Von Claudia Klupsch 06.05.2018, 23:01

Magdeburg l Überschwängliche Kritiken erntete 2014 der Film „Zeit der Kannibalen“ in der Regie von Johannes Naber. Er legte wenig später eine Theateradaption vor. Die Uraufführung folgte 2015 in Mönchengladbach. Für die neuerliche Auflage des Kammerstücks ist die Raumbühne am Theater Magdeburg wie geschaffen.
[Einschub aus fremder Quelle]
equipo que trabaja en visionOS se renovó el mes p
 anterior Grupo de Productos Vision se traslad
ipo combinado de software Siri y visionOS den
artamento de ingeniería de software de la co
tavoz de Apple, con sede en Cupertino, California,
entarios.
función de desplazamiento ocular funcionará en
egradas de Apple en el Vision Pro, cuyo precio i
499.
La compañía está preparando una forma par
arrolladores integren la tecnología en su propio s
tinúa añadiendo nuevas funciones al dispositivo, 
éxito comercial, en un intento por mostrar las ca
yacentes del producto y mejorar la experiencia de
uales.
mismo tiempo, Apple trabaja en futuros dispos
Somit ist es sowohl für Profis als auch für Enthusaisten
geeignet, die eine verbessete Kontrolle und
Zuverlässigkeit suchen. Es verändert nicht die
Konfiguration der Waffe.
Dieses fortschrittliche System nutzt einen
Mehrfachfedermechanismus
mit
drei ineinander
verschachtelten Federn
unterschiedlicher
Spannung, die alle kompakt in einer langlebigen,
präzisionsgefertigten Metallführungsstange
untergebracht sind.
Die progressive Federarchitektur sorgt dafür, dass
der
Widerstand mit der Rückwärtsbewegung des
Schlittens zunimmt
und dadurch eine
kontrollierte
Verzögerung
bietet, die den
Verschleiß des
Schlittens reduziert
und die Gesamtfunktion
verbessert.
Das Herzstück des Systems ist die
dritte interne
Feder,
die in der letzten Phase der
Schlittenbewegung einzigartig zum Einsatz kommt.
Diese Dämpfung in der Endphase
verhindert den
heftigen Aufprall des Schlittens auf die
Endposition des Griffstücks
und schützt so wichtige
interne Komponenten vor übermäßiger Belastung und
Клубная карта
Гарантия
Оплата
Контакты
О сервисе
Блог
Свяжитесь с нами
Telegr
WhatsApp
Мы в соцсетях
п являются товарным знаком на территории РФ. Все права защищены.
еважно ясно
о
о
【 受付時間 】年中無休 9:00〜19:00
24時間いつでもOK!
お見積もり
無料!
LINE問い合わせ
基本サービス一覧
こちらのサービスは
Zombies und Menschenfresser sind die Protagonisten in „Zeit der Kannibalen“. Es geht um Unternehmensberater. Die gezeigten Exemplare übertreffen jedes Klischee. All ihr Sinnen und Trachten: Profit, Profit, Profit, für „das Arschloch“ Kunde alles herausholen und es den „Wichsern“ von Konkurrenten zeigen, koste es, was es wolle. Lokale Märkte zerstören – egal, Fabriken samt Arbeitsplätzen liquidieren – egal, Entwicklungs- und Schwellenländer in Krisen stürzen – egal.

Dominic Friedels Inszenierung ist keine einfach abgespielte dramatische Handlung. Das Experimentieren mit Musik und Video, das Deklamieren philosophischer Texte, gar ein auftretender Hamlet, der über das „Rätsel der Grausamkeit“ nachdenkt, laute und ganz leise Momente machen das Stück zu einem herausfordernden Theaterereignis, temporeich, immer wieder überraschend, auch anstrengend.

Das Leben von Unternehmensberatern ist so verdammt armselig. Sie vegetieren in Hotels überall auf dem Globus. Bühnenbildnerin Christiane Hercher deutet die Kargheit mit Frisiertischen an. Die Bühne in Schwarz mit nichts als zwei Tischen, ein von zwei Seiten in die Szenerie einblickendes Publikum, das Spiel mit Licht und Musiktönen schaffen die Atmosphäre eines hermetisch abgeschotteten Raumes.

Die Figuren sind hier gefangen. Zlatko Maltar und Uwe Fischer geben die Berater Öllers und Niederländer als auf Abzocke programmierte Typen. Mit Clownsnasen rennen sie umher und belehren das Publikum, worauf es in ihrem Job ankommt. Sie belauern einander. Der andere ist vielleicht der Konkurrent für einen Teilhaberposten? Die Spannung zwischen ihnen ist mit den Händen zu greifen.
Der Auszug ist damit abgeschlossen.